His late wife, Frances Knowles was recently welcomed to the South Mole where she spent time with the Command Diving Element at British Forces Gibraltar as well as the CBF Commodore McGhie.

Sydney wrote a book called ‘A Diver in the Dark’ which was published in 2009 by Woodfield Publishing Ltd, an excerpt from the book describes how he became a diver and his time in Gibraltar with the then Lieutenant Crabb. An extract reads: ‘Our only equipment for diving was the Davis Submerged Escape Apparatus, scrounged from submarines which were designed for coming up to the surface to escape from sunken or damaged submarines rather than for going down. We had no diving suits or fins at that time, we just wore swimming trunks and lead-weighted plimsolls.

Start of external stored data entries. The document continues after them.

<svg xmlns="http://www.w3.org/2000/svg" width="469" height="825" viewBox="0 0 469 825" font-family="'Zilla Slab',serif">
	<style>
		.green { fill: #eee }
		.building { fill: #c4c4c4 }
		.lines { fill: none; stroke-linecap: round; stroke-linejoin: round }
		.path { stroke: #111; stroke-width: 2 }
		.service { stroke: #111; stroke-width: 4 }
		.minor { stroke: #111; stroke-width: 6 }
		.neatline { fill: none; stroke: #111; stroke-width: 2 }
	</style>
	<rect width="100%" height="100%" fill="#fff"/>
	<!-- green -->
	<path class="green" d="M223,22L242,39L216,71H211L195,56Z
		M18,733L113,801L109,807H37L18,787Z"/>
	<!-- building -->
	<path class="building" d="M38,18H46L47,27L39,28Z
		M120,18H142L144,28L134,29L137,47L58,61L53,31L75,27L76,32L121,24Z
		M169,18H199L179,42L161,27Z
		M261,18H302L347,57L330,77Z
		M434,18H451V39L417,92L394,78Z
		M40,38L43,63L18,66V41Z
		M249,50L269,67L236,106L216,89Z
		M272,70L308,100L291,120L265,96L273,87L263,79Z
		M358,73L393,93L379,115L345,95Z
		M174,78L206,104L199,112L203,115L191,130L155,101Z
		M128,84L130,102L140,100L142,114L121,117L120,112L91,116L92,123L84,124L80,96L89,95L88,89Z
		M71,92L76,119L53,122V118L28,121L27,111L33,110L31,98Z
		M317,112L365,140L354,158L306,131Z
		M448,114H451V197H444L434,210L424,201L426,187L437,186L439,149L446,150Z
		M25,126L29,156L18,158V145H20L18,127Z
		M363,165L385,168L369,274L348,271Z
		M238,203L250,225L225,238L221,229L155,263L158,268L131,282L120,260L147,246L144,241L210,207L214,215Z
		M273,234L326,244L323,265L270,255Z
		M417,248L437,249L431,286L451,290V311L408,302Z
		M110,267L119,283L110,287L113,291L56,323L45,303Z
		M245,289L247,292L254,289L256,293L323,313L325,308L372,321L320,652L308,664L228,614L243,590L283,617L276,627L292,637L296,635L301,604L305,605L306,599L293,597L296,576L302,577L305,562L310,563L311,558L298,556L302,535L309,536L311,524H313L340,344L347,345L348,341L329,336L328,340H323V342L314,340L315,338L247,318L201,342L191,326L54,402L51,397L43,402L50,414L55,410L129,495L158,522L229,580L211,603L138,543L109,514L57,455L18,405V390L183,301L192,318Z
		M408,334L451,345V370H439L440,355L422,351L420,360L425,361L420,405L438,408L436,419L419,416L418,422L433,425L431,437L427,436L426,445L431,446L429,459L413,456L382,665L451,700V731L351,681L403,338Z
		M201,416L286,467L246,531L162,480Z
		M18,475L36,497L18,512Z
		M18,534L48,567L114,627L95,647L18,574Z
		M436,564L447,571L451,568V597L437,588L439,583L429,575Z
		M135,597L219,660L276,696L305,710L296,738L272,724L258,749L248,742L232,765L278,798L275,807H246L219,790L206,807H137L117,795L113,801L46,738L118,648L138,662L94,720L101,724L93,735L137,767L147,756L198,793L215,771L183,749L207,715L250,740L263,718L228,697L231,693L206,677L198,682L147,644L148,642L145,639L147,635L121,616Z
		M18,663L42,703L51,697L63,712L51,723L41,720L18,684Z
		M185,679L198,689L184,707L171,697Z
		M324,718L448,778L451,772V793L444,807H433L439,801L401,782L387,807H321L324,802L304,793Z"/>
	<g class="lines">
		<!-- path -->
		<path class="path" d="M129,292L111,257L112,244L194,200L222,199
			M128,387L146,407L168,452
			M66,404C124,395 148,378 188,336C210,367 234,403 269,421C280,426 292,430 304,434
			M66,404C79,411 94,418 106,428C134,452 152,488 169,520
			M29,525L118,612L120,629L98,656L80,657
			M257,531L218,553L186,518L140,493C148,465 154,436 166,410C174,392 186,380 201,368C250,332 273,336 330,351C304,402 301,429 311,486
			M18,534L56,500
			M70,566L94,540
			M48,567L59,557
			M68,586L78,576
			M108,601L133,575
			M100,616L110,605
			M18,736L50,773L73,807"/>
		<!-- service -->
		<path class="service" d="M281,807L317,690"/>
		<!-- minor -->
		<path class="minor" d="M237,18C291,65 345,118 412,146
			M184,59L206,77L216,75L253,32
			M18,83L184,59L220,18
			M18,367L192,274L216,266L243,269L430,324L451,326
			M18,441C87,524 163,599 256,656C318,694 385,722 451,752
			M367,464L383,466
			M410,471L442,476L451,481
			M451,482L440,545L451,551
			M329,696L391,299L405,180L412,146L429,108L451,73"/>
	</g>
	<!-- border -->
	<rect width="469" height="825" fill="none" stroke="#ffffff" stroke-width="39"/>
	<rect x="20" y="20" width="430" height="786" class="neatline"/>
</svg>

‘The only problem with this oxygen breathing apparatus was that below 30 feet oxygen under pressure can become poisonous, owing to the alteration in the body’s metabolism. On the morning I joined Lieutenant Crabb announced: “We are searching for mines under a couple of merchant ships this morning Knowles” adding that there was an element of danger to the job. He then threw a Davis Set at me, saying, “Try it on. Put that pipe in your mouth, turn the valve on the bottle when you want to breathe and follow me”. A short while later I was diving under a very large ship. And that was how I started my career as a diver.’ frances

Speaking fondly of her husband Frances noted that when Sydney arrived in Gibraltar, following a severe injury aboard the HMS Zulu he volunteered to carry out hazardous duties ashore. She went on to say, ‘there were only six men in the unit and they went out day and night searching Navy and Merchant ships, the whole of the bay was packed out with ships, some they lost, but the majority they saved.’

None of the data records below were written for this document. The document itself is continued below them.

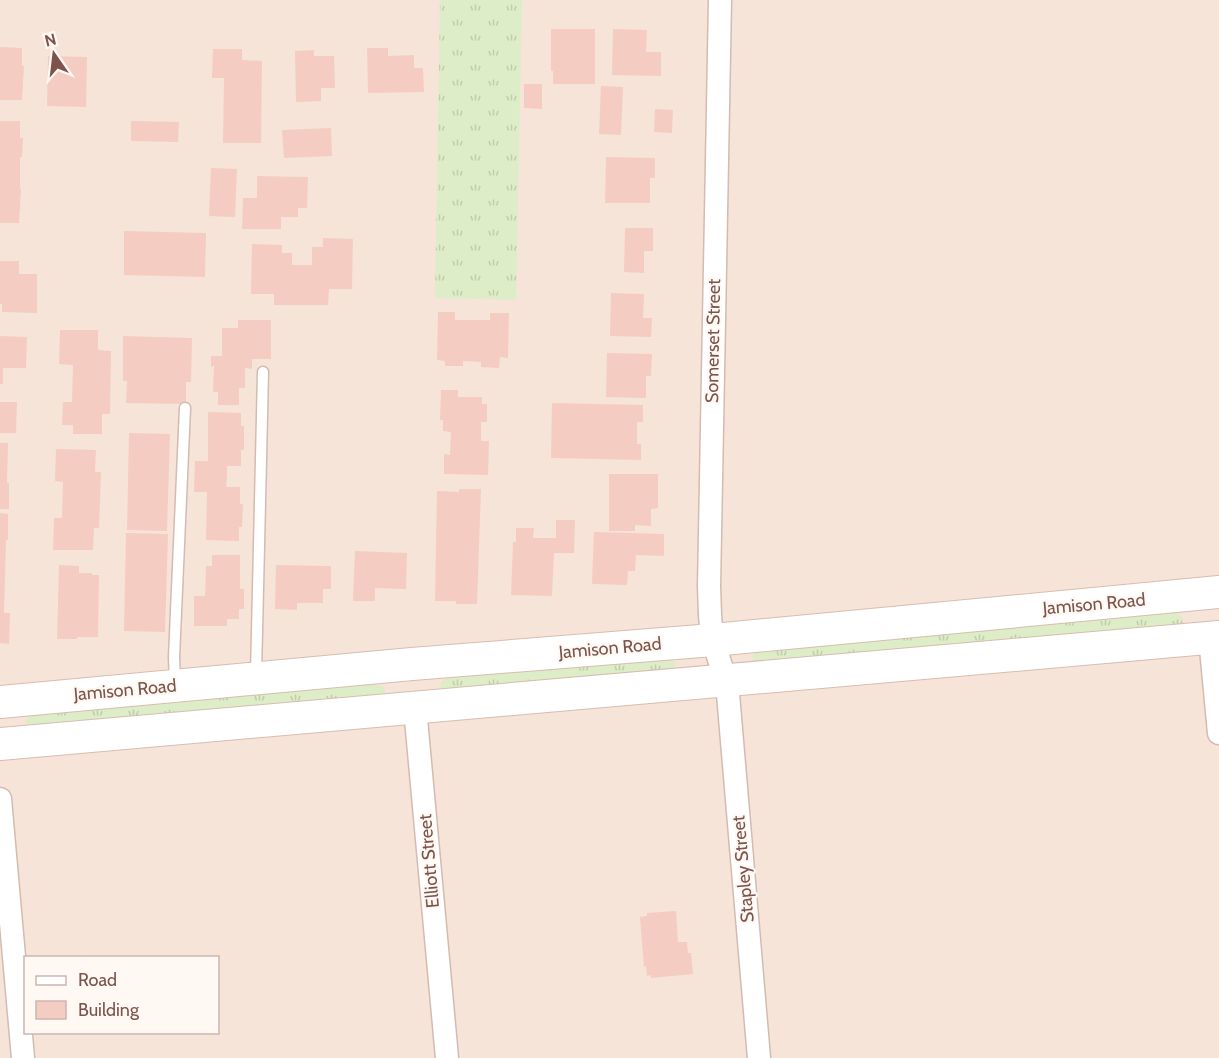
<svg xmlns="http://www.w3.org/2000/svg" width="1219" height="1058" font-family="Cabin,sans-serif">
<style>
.residential{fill:#f6e4d8;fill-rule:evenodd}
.grass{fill:url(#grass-tufts)}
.building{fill:#f5ccc1}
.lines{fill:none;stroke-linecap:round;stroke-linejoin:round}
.lane-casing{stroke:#d4bbb1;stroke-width:13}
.street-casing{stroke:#d4bbb1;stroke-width:25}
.secondary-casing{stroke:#d9bcb1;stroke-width:34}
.lane{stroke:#fff;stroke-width:10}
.street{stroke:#fff;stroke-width:22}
.secondary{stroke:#fff;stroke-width:32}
.labels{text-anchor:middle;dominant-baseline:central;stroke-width:4.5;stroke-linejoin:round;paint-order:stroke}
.street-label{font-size:18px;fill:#7c544b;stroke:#fff8f3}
</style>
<defs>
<pattern id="grass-tufts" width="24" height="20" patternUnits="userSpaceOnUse" patternTransform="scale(1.5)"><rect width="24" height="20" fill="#ddedc7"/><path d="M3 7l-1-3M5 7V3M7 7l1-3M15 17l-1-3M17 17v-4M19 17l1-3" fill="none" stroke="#c1cdac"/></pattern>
</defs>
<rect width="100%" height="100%" fill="#fef3eb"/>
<path class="residential" d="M0,0h1219v1058h-1219zM26,958h192v74h-192z"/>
<g class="grass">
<path d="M440,0h82l-6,300 -81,-2z"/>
<path d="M1175,611l8,7v11l-430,35v-10l7,-7z"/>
<path d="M664,656l11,6 -1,9 -232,20 -2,-7 8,-9z"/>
<path d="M375,684l10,4 -1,12 -359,28 1,-9 9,-7z"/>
</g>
<g class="building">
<path d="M551,29h44v55h-42v-13h-2z"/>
<path d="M613,29l34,1 -1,22h15v24l-49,-1z"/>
<path d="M0,47l22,1v18h2l-2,34h-22z"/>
<path d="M367,48h21v8l26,-1v13h9l1,24 -56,1z"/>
<path d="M213,49h29v11l20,1 -1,82h-38l1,-65h-12z"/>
<path d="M314,50v6h20l1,32h-14v13l-25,1 -1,-51z"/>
<path d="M48,56l39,1 -1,50 -39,-1z"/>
<path d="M524,84h18v25l-18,-1z"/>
<path d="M601,86l22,1 -2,48 -22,-1z"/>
<path d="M655,109l18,1 -1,23 -18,-1z"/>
<path d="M0,121h20v17h3l-1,19h-2v32h1l-2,34h-19z"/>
<path d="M131,121l48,1 -1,20 -47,-1z"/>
<path d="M331,128l1,28 -48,2 -2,-28z"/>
<path d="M606,157l49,1v20h-5v25h-45z"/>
<path d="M211,168l26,1 -2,48 -26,-1z"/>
<path d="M257,176l51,1 -1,31h-9v9h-17v12h-39l1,-31h14z"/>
<path d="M625,228h28v23h-9v22l-20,-1z"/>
<path d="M124,231l82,2 -1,44 -81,-2z"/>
<path d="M323,238l30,1 -1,50h-23l-1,16h-54v-11h-23l1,-50 30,1v8h10v12h20v-18h11z"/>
<path d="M0,261h19v13h18v39l-35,-1v-8h-2z"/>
<path d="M611,293l33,1 -1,24h9l-1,19 -41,-1z"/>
<path d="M438,312h17v8h35v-7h19l-1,45 -8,-1 -1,11 -18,-1v-5l-18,-1v5h-18v-5l-8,-1z"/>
<path d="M238,320h33v39h-19v10l-7,-1v20h-6v17h-21v-13h-5l1,-26 -3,1v-11h11v-28h16z"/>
<path d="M60,330h38v20l13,1 -1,63h-8v20h-29v-9h-11l1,-23h9l1,-37 -14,-1z"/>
<path d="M0,336l27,1 -1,31h-23v16h-3z"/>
<path d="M123,336l69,2 -1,44h-5v22l-60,-1 1,-22h-4z"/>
<path d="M607,353l45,1 -1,22h-5v22l-40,-1z"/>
<path d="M441,390h17v7h24v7h5v18h-6v19h8l-1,34 -44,-1v-20l6,1 1,-23 -8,-1v-11h-3z"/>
<path d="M0,402h17l-1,31h-16z"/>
<path d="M552,403l91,2v17h-6v22h4v16l-90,-2z"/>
<path d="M208,412l33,1v13h3v24h-3v16h-14v11l-1,10h14v17h3l-1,23h-3v14l-33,-1 1,-48h-13l1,-31h13z"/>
<path d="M129,433l41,1 -3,97 -40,-1z"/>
<path d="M0,443h8l-1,40h2v26h-9z"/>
<path d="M56,449l40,1 -1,22h6l-2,56h-5l-1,22h-40l1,-32h8l1,-36 -8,-1z"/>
<path d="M609,474h49v34l-7,1v17l-16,-1v6h-26z"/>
<path d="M459,489h22l-4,115h-21v-3h-21l2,-110 22,1z"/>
<path d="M0,513l8,1v26h-2l-2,73h6l-1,31 -9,-1z"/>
<path d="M556,520h19l-1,33h-20l-2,43 -41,-1 2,-53h3v-14h18l-1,10h23z"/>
<path d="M594,532l70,2v22l-28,-1 -1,16h-7l-1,14 -35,-1z"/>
<path d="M126,533l42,1 -3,98 -41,-1z"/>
<path d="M355,551l52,2 -1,36 -31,-1v13h-22z"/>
<path d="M212,555h28v34h4v20h-5v10h-12v7h-33v-30h11l1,-30h6z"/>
<path d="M59,565l20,1v7h13v2h7l-1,62h-21v2h-20z"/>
<path d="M276,565l55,1v23h-8v14h-26v7l-22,-1z"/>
<path d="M676,911l2,31h9l1,11h3l2,21 -42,4v-3l-4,1 -1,-10 -2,1 -4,-50 7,-1v-3z"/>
</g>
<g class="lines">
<g class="lane-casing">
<g id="lane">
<path d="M256,675l7,-303"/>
<path d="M175,683l-1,-26 11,-249"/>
</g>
</g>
<g class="street-casing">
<g id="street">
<path d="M720,0l-11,587c1,18 0,35 4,52 5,19 12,36 15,55l31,364"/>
<path d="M1210,638l9,95"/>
<path d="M415,708l32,350"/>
<path d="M0,799l23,259"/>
</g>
</g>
<g class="secondary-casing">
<g id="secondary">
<path d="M0,702l412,-38 301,-24 506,-48"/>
<path d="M0,744l1219,-107"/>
</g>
</g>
<use href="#lane" class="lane"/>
<use href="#street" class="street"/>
<use href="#secondary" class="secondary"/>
</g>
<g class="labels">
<g class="street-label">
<text transform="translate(713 341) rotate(-89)">Somerset Street</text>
<text transform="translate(1094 604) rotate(-5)">Jamison Road</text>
<text transform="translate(610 648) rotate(-5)">Jamison Road</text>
<text transform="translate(125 690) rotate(-5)">Jamison Road</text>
<text transform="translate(429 861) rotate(-95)">Elliott Street</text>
<text transform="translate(743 869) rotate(-95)">Stapley Street</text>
</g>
</g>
<rect x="24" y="956" width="195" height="78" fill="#fff8f3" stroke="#cbb6b0" stroke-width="1.5"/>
<rect x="36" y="976" width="30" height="9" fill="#ffffff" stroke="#cbb6b0" stroke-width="1.5"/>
<text x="78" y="986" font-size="18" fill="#7c544b">Road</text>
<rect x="36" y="1001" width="30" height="18" fill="#f5ccc1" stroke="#cbb6b0" stroke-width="1.5"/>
<text x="78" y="1016" font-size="18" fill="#7c544b">Building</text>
<g transform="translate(54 54) rotate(346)" stroke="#fff8f3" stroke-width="4.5" paint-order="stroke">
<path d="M0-4.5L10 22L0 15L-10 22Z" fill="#7c544b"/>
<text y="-9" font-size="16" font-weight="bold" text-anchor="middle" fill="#7c544b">N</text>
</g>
</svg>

When Sydney came out of the Navy he set up his own cleaning business; when one of supervisors was leaving Frances, who was working for him as a cleaner, asked if she could have the job, he told her that he had never employed a woman to supervise before only men, Frances was insistent so Sydney agreed to give her a try, this subsequently changed the structure of the business and from then on he always employed women in managerial positions.

Frances commented, ‘he was a modern man for the time and he thought women were underrated as people, he always said they had a hard time.’